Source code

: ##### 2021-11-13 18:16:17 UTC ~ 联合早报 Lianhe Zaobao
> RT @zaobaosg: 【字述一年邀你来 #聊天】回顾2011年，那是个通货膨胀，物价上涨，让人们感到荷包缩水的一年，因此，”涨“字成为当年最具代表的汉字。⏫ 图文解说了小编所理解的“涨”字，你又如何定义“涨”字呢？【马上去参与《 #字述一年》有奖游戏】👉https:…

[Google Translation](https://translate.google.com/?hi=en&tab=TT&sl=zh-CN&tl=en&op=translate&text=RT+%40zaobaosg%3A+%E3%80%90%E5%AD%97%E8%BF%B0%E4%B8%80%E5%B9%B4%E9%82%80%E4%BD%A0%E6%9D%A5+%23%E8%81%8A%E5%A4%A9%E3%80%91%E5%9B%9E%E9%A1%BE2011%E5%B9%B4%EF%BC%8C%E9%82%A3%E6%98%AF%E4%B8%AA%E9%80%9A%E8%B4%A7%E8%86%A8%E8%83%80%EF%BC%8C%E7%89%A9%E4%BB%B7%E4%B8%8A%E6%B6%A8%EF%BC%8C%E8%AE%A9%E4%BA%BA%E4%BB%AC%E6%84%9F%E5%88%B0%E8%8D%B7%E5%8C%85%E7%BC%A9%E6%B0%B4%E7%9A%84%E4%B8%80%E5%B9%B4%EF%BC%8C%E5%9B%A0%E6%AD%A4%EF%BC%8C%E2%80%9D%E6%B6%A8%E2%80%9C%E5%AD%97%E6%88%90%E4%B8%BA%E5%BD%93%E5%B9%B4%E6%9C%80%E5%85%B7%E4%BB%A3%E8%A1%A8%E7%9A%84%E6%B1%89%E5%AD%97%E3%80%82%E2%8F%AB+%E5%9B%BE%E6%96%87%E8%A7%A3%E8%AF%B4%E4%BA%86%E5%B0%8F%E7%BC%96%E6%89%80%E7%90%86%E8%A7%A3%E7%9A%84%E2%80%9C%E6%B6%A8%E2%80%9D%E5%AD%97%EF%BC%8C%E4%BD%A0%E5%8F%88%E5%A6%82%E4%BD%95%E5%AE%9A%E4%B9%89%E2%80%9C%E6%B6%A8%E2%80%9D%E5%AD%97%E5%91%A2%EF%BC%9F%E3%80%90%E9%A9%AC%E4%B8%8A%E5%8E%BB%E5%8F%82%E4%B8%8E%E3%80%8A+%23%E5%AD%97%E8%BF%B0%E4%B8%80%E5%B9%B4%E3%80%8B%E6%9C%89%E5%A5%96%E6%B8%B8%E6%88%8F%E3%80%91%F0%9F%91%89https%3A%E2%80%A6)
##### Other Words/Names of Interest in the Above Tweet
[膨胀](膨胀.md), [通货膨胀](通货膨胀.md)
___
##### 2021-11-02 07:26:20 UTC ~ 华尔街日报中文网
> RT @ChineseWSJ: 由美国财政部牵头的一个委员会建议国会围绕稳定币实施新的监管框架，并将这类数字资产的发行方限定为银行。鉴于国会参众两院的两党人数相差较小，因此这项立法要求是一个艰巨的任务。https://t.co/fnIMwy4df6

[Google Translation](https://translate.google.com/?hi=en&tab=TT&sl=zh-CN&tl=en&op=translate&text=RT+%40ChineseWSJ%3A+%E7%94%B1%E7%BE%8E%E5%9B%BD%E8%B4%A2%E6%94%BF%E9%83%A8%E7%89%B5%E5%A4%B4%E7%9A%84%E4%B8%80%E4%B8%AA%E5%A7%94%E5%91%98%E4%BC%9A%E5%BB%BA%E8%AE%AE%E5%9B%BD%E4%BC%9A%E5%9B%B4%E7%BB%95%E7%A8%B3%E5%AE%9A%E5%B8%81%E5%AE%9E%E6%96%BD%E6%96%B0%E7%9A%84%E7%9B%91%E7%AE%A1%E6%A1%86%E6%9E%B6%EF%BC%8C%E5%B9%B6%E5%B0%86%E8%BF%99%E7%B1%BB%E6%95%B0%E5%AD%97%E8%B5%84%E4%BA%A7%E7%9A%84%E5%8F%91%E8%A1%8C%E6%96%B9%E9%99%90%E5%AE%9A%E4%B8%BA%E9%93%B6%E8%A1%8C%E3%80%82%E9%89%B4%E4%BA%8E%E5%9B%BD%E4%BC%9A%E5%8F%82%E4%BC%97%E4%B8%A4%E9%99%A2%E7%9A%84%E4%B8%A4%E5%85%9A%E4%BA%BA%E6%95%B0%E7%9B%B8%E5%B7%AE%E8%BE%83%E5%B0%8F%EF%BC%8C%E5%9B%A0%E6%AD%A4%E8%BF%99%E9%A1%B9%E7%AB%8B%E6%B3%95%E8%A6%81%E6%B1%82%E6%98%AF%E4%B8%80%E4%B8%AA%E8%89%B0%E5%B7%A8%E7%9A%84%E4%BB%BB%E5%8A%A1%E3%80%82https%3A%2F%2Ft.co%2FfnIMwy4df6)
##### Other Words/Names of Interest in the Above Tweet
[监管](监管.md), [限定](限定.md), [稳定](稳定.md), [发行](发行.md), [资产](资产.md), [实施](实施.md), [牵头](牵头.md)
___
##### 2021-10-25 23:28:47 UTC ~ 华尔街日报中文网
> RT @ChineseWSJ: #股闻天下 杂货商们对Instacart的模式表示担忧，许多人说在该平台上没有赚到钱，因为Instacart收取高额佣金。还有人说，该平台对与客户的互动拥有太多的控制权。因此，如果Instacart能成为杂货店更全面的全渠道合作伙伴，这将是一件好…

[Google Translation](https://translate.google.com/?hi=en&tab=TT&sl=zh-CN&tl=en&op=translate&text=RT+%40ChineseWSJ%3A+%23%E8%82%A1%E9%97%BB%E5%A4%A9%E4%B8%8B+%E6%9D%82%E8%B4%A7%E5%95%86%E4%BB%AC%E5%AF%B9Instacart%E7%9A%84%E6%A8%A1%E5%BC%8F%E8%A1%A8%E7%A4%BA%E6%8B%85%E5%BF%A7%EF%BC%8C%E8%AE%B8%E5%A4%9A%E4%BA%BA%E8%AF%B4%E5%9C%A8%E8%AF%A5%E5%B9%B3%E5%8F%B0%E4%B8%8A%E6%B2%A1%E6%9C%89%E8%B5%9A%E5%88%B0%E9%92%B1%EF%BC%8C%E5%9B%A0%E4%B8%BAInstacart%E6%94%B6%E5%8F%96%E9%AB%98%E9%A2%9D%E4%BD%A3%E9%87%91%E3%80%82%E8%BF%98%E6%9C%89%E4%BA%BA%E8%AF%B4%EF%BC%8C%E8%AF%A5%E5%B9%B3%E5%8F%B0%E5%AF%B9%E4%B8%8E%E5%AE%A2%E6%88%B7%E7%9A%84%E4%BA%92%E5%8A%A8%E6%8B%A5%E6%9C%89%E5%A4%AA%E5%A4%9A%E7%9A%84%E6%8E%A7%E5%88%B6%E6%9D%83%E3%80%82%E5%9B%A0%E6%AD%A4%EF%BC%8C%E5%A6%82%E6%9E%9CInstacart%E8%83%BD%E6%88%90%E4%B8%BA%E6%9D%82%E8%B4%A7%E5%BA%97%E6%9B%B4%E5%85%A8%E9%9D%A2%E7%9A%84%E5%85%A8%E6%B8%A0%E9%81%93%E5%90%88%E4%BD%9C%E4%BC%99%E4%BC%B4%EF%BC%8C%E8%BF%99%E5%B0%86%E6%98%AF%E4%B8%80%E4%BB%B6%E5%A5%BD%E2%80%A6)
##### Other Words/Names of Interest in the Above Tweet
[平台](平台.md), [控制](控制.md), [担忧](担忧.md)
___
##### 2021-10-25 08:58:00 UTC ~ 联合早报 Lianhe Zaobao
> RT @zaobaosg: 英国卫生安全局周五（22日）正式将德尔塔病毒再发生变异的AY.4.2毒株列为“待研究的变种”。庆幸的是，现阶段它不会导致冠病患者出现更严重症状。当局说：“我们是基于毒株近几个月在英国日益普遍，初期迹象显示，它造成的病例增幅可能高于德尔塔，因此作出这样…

━━━━━━━━━━━━━━━━━━━━━━━━━━━━━━

PROBLEM TO WORK ON: Return every line from the entries above that includes the word "华尔街日报中文网".

YOUR SOLUTION:
##### 2021-11-02 07:26:20 UTC ~ 华尔街日报中文网
##### 2021-10-25 23:28:47 UTC ~ 华尔街日报中文网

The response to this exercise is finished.